Watch it for a few days. If the needle goes up and down in line with your local pressure readings (which you can get from the internet) then I'd say no servicing is necessary. If the needle does not move then either the aneroid chamber is perforated or the linkage has seized.
For calibration, there will be a screw somewhere accessible, probably on the rear. If the linkage has seized, the needle won't move when you adjust that screw.
I would add to what Nick and Simon have said that an aneroid barometer should make you acquire the habit of being an "instrument tapper." The motions and forces inside the readout of an aneroid barometer are so tiny that you need to tap the instrument a few times before you read it. Usually, you will find that as you tap, the needle settles down and stops moving around. You may occasionally be surprised to find that the needle jumps quite a bit the first time you tap it. (Being an instrument tapper also is a good idea for many mechanical gauge readouts, like thermometers and hygrometers.)
Also a good idea not to be too dependent on your barometer for accurate comparisons with another source. Barometric pressure varies from place to place. The place where your smart phone gets its pressure reading might be quite different from your "local" reading. I have a local airport with a weather bureau station quite near me, and check readings with them via their website. Rarely do they match my barometer(s) exactly, but I don't assume that my barometers are malfunctioning because of that.
Sorry to see that the thermometer is missing. Note also that you have an altitude track. Surveyors used to use this type of instrument. It would be interesting to see the back and also to learn if the front bezel moves and adjusts the mechanism. In practice, you would adjust the pressure against a reliable standard, like a mercury barometer, then carry it to a new location. The altitude scale could then be used to tell you the difference in altitude at the two locations. But very frequent calibration is important for altitude measurements.
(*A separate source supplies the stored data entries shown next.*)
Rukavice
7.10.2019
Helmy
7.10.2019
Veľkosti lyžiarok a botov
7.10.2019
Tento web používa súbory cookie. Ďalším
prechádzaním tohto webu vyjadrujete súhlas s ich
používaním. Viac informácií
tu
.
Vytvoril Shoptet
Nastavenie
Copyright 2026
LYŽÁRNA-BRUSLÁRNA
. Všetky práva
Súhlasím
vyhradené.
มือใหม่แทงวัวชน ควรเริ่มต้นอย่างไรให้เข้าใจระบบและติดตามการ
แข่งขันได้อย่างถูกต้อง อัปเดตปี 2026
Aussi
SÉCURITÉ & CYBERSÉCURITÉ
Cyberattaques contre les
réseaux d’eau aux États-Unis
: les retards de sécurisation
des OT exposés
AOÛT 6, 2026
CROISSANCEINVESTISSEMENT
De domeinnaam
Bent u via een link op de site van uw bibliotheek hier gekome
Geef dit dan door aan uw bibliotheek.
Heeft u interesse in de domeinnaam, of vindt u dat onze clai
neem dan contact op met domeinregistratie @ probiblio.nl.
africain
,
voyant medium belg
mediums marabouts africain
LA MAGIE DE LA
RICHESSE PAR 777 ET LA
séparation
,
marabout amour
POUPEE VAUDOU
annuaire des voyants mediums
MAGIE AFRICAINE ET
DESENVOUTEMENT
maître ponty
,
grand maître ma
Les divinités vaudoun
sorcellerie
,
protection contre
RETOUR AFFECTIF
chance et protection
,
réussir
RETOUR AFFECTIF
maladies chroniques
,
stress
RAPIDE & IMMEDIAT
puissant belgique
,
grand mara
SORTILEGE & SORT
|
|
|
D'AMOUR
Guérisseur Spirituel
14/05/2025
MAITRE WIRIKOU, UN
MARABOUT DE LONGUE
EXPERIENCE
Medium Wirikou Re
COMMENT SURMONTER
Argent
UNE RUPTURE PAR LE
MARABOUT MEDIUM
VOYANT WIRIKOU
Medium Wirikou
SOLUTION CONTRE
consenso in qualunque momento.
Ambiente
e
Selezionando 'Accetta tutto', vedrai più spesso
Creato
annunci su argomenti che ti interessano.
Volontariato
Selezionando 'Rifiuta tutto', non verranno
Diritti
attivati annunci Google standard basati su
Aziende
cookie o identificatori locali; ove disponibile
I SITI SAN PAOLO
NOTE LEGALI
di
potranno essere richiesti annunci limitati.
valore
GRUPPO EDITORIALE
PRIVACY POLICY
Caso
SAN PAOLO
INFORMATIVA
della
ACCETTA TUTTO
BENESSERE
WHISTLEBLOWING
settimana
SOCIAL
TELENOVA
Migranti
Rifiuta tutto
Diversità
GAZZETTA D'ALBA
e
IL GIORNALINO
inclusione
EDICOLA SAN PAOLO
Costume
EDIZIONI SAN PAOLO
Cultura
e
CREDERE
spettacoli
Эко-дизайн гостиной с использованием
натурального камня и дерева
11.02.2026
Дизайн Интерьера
I was shocked at how easy it is to test them. The guy that has a shop full of them said to put it in a ziplock bag with as much air as you can, and then apply pressure to the bag and it should cause the needle to move. I tried it on 3 of mine and they all worked. The bad thing is where i live, theres never much change in pressure. Too boring to take up my wall space. lol
Your smartphone contains a sensor to provide barometric readings. It is sensitive enough to show the difference in barometric pressure between the top and bottom of a door frame. The resolution is far higher than any analogue barometer, either mercury or aneroid.
I always suggest it to teachers at school when teaching pressure. I use an app called phyphox to access the sensors on the phone.